The Valuable Vet

One of the most important things you can do for your bird is to establish a good rapport with a certified avian vet immediately upon bringing your avian friend into your home. The reason for this is simple: You don't want to wait until there is a problem with their health to have the doctor see the bird. It is extremely valuable for your vet to have recorded data on an annual basis to compare with if ever a problem does come up.

The Well Birdie Check...

The "WELL BIRDIE CHECK" should be done within 2 weeks of bringing the bird into your home. During this check the vet should do the following:
1. Check the weight of the bird in grams
2. Do a physical examination, which should include examining the nares, vent, oral
cavity and ears of the bird.
3. A CBC (complete blood count) should be obtained.
4. Gram stains of oral cavity and fecal droppings.
5. Testing for Chlamydophilia, Polyoma and Psittacine Beak and Feather disease.
5. Vaccinations as deemed necessary.
6. Other suggested tests, depending on the birds age, species and health condition.
7. Discuss any behavioral/hormonal concerns or changes that you might have noticed.
8. Microchipping should be done, especially if the bird does not have a leg band. It is also our suggestion that any legband the bird has be removed.

There are several very important reasons why leg bands aren't the best form of identification. First, leg bands have a tendency of getting caught on toys, ropes, etc and have been known to cause serious injury--even death in some cases. Second, after continued wear, the pounding of the band on the birds digital flexor tendon can lead to tendonitis and loss of flexor function. Third, many birds object to something on their leg which leads to chewing on it causing behavioral problems such as featherpicking. Fourth, over time the numbers on the band wear off and are illegible making their identification useless. Fifth, if the bird is lost or stolen the first thing the new owner will do is to "remove" the leg band making identification proof impossible. Tatooing, another form of bird identification, is permanent but not unique or able to be registered.

Microchipping a bird just makes sense...it is a piece of silicon with a unique 12-digit alphanumberic code that is read by a reader that emits an electronic signal and sends the code back to the display. The tiny implant is planted into the birds chest musculature while it is fully awake. This form of identification has been being used for years with no known side effects.

The Annual Vet Check...

The Annual check should essentially repeat the above items (with exception of the testing for the 3 diseases, microchipping and the vaccinations) to have a comparison of the birds health for future referencing. Don't count on "My bird doesn't look sick...".

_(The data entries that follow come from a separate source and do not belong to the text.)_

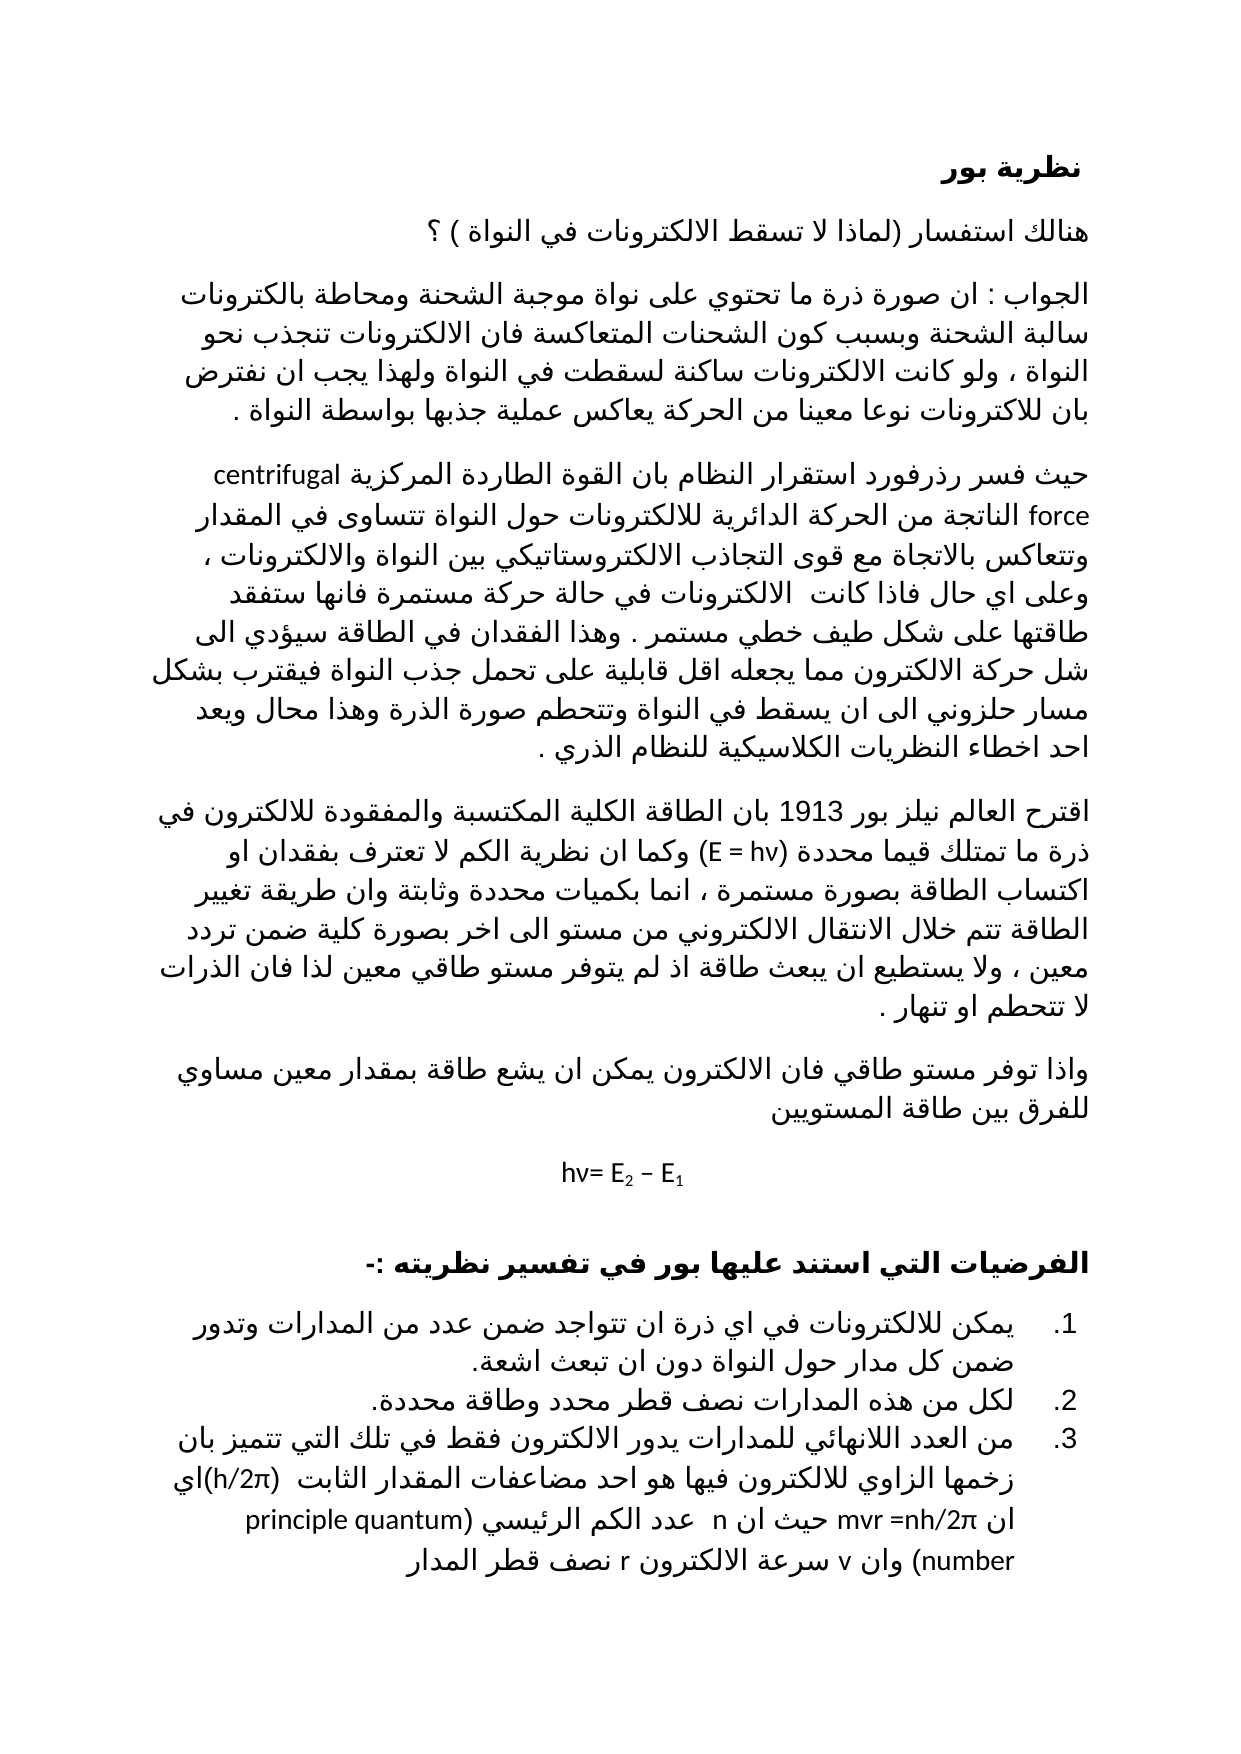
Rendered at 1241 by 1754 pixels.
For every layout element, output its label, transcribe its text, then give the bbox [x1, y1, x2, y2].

text نظرية بور [150, 150, 1090, 183]
text حيث فسر رذرفورد استقرار النظام بان القوة الطاردة المركزية centrifugal force الناتجة من الحركة الدائرية للالكترونات حول النواة تتساوى في المقدار وتتعاكس بالاتجاة مع قوى التجاذب الالكتروستاتيكي بين النواة والالكترونات ، وعلى اي حال فاذا كانت الالكترونات في حالة حركة مستمرة فانها ستفقد طاقتها على شكل طيف خطي مستمر . وهذا الفقدان في الطاقة سيؤدي الى شل حركة الالكترون مما يجعله اقل قابلية على تحمل جذب النواة فيقترب بشكل مسار حلزوني الى ان يسقط في النواة وتتحطم صورة الذرة وهذا محال ويعد احد اخطاء النظريات الكلاسيكية للنظام الذري . [150, 456, 1090, 764]
list من العدد اللانهائي للمدارات يدور الالكترون فقط في تلك التي تتميز بان زخمها الزاوي للالكترون فيها هو احد مضاعفات المقدار الثابت (h/2π)اي ان mvr =nh/2π حيث ان n عدد الكم الرئيسي (principle quantum number) وان v سرعة الالكترون r نصف قطر المدار [150, 1422, 1053, 1577]
text الجواب : ان صورة ذرة ما تحتوي على نواة موجبة الشحنة ومحاطة بالكترونات سالبة الشحنة وبسبب كون الشحنات المتعاكسة فان الالكترونات تنجذب نحو النواة ، ولو كانت الالكترونات ساكنة لسقطت في النواة ولهذا يجب ان نفترض بان للاكترونات نوعا معينا من الحركة يعاكس عملية جذبها بواسطة النواة . [150, 277, 1090, 426]
text اقترح العالم نيلز بور 1913 بان الطاقة الكلية المكتسبة والمفقودة للالكترون في ذرة ما تمتلك قيما محددة (E = hν) وكما ان نظرية الكم لا تعترف بفقدان او اكتساب الطاقة بصورة مستمرة ، انما بكميات محددة وثابتة وان طريقة تغيير الطاقة تتم خلال الانتقال الالكتروني من مستو الى اخر بصورة كلية ضمن تردد معين ، ولا يستطيع ان يبعث طاقة اذ لم يتوفر مستو طاقي معين لذا فان الذرات لا تتحطم او تنهار . [150, 794, 1090, 1022]
list يمكن للالكترونات في اي ذرة ان تتواجد ضمن عدد من المدارات وتدور ضمن كل مدار حول النواة دون ان تبعث اشعة. [150, 1306, 1053, 1378]
text hν= E2 – E1 [150, 1154, 1090, 1190]
text هنالك استفسار (لماذا لا تسقط الالكترونات في النواة ) ؟ [150, 213, 1090, 247]
list لكل من هذه المدارات نصف قطر محدد وطاقة محددة. [150, 1383, 1053, 1417]
text واذا توفر مستو طاقي فان الالكترون يمكن ان يشع طاقة بمقدار معين مساوي للفرق بين طاقة المستويين [150, 1052, 1090, 1124]
text الفرضيات التي استند عليها بور في تفسير نظريته :- [150, 1247, 1090, 1280]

Most humans "appear" well and then suddenly succumb to heart attacks, seizures, cancer and other incurable diseases. Birds, being wild animals are able to hide their symptoms of disease better than humans or even dogs and cats. It is imparative to have this yearly checkup to catch any problem before it becomes fatal.

How to Choose a Good Vet...

Choosing a good avian vet is very important for your bird- and for your own peace of mind. We recommend the follow...

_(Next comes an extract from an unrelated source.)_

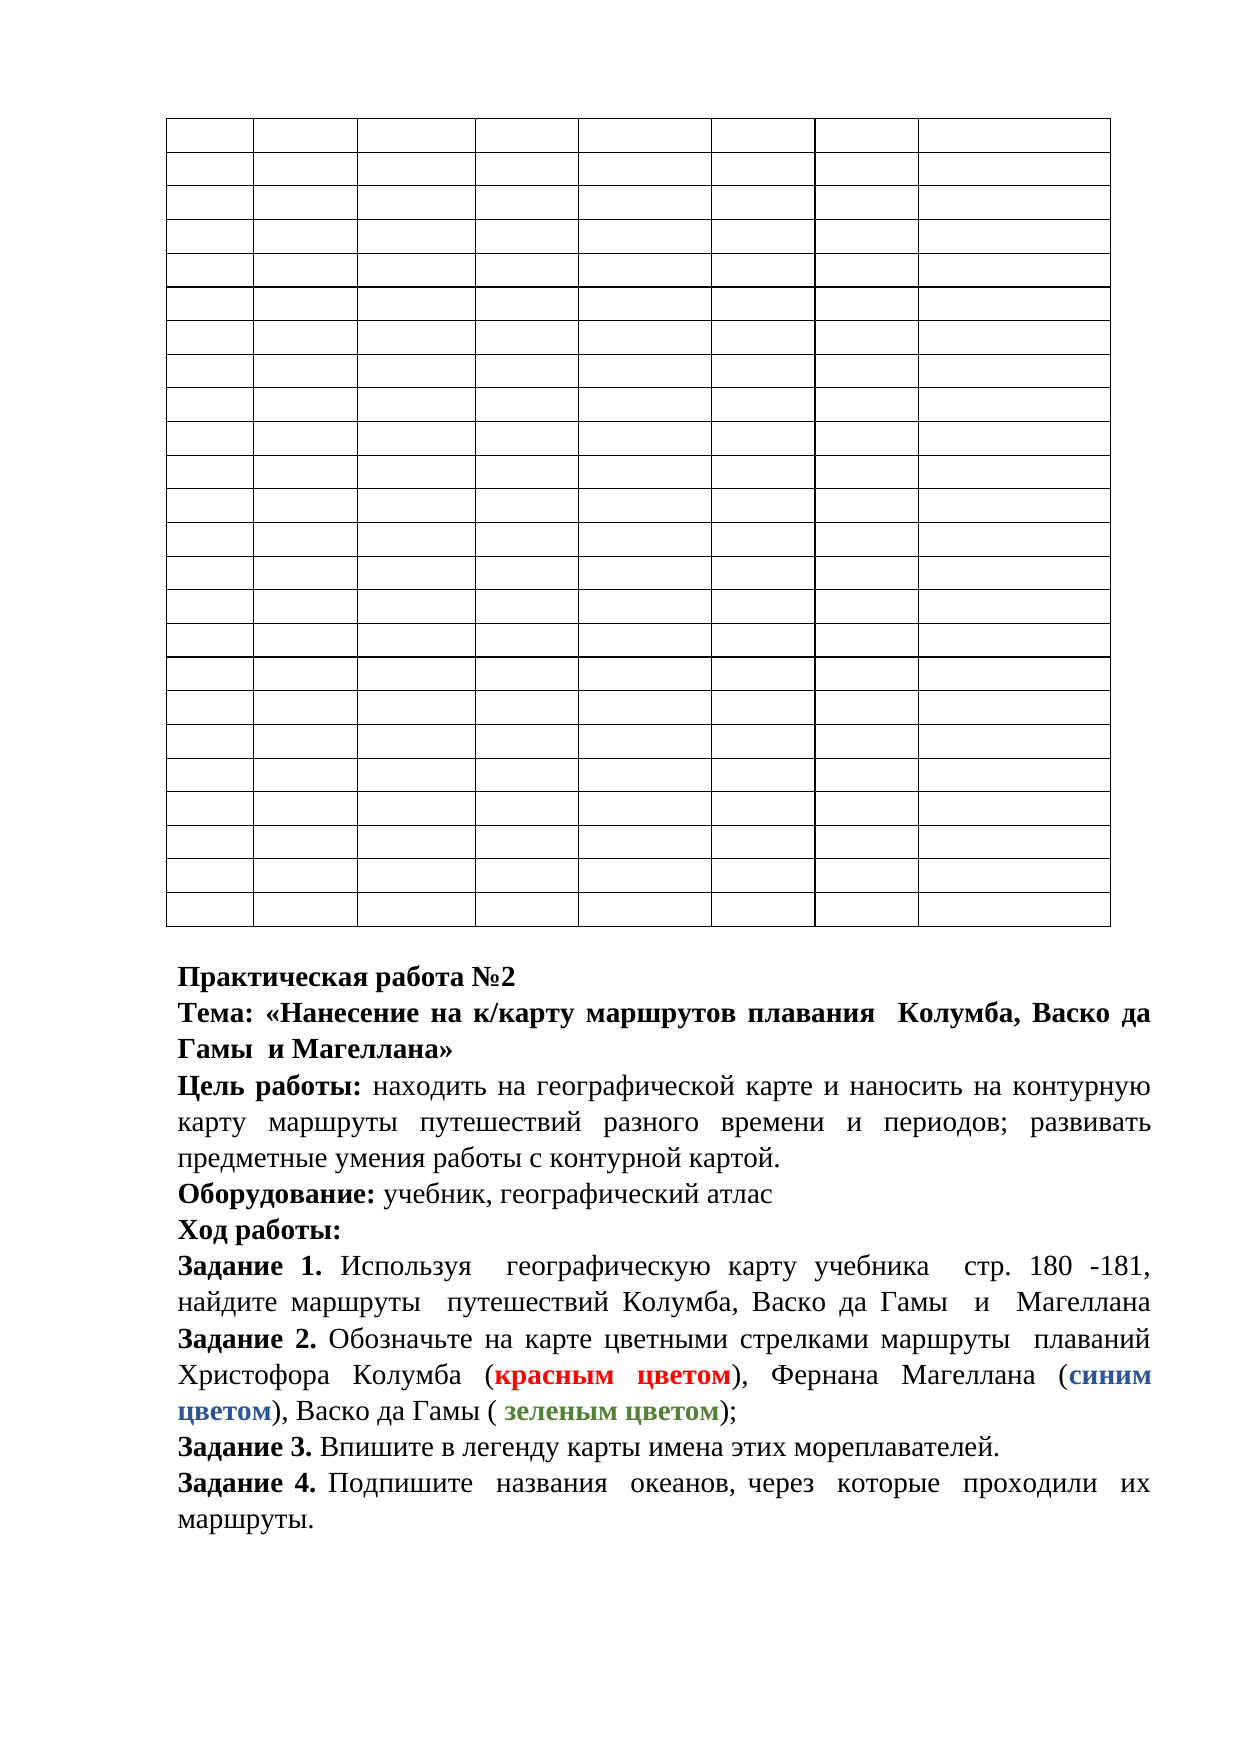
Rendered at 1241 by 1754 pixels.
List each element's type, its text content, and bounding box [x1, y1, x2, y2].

1. The vet should be a member of AAV as that promotes advanced avian medicine. Beyond this...
2. Ask for references from local pet stores and clubs.
3. Call the clinic to see how many "bird" visits they have per month. IF they have only a few occasionally then it is very difficult for the veterinarian to stay current on avian medicine.
4. Set up an appointment for you and your bird to meet the vet to see if you and your bird both have a good "rapport" with the vet. This is very important. Don't wait until something happens to get to know him.

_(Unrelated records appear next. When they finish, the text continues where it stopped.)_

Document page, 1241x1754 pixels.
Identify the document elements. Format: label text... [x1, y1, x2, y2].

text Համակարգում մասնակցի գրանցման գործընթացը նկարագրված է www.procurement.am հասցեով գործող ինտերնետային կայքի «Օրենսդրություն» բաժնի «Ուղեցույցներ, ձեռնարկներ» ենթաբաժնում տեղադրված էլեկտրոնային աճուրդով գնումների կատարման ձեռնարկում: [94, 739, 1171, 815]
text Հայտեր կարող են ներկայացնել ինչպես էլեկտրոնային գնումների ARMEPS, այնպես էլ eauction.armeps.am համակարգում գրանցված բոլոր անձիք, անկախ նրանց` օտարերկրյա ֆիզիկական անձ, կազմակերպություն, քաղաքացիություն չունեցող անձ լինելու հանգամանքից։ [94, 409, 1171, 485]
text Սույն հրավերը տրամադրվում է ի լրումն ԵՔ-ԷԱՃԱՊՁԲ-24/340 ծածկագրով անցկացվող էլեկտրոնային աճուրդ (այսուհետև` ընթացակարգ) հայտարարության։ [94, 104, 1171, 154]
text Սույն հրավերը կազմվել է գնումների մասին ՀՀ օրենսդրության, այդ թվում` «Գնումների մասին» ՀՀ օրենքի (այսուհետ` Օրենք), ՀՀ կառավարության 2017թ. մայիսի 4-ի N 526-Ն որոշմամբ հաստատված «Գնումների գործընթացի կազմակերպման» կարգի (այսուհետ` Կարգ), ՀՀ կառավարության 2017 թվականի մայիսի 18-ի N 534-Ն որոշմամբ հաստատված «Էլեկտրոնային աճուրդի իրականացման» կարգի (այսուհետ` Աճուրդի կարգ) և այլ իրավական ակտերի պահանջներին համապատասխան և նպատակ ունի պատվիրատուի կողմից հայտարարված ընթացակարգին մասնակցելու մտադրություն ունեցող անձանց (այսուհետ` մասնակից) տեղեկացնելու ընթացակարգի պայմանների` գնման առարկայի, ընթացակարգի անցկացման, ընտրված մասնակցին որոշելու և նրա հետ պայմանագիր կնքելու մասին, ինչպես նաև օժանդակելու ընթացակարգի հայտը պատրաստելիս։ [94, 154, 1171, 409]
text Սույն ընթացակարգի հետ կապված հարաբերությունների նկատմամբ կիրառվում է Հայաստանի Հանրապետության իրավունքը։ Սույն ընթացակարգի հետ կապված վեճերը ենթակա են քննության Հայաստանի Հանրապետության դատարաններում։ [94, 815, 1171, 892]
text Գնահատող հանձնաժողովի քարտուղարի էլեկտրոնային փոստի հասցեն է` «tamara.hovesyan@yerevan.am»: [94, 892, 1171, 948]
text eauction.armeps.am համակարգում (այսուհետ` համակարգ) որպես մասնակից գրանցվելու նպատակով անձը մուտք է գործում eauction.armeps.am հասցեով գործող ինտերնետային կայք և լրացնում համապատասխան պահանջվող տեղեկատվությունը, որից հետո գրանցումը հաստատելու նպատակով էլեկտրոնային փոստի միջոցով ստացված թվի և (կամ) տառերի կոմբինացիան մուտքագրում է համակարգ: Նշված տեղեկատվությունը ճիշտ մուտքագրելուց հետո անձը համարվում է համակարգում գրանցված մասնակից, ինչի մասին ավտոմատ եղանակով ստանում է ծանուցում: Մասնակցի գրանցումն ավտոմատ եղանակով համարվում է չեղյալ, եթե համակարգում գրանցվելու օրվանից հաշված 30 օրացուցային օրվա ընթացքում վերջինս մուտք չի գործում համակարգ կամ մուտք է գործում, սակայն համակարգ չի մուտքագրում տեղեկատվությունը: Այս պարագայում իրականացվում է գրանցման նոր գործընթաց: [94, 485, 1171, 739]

Something no one wants to think about...

The importance of having a Necropsy done.
A necropsy is the examination of an animal after death. When one of our beloved pets die it is a great loss, but sometimes the reason for the death can give insight, closure and often save the life of other pets or even humans in the home. A necropsy is a full internal and external examination of all the birds organs which will tell us the cause of death.

To gather the most valuable information from a necropsy please do the following immediately after the bird is found:

1. Place the birds body in a Ziplock bag.
2. Place just a few drops of water in the bag.
3. Remove as much air from the bag as possible and seal.
4. Refrigerate (do not freeze) the body.
5. Bring the body to the vets office within 24 hours of death. If later a necropsy can still be done however some organs might not be of diagnostic value. Remember, doing a necropsy will help you not only discover why the bird died but can give insight, which could save future animals or people from illness or death.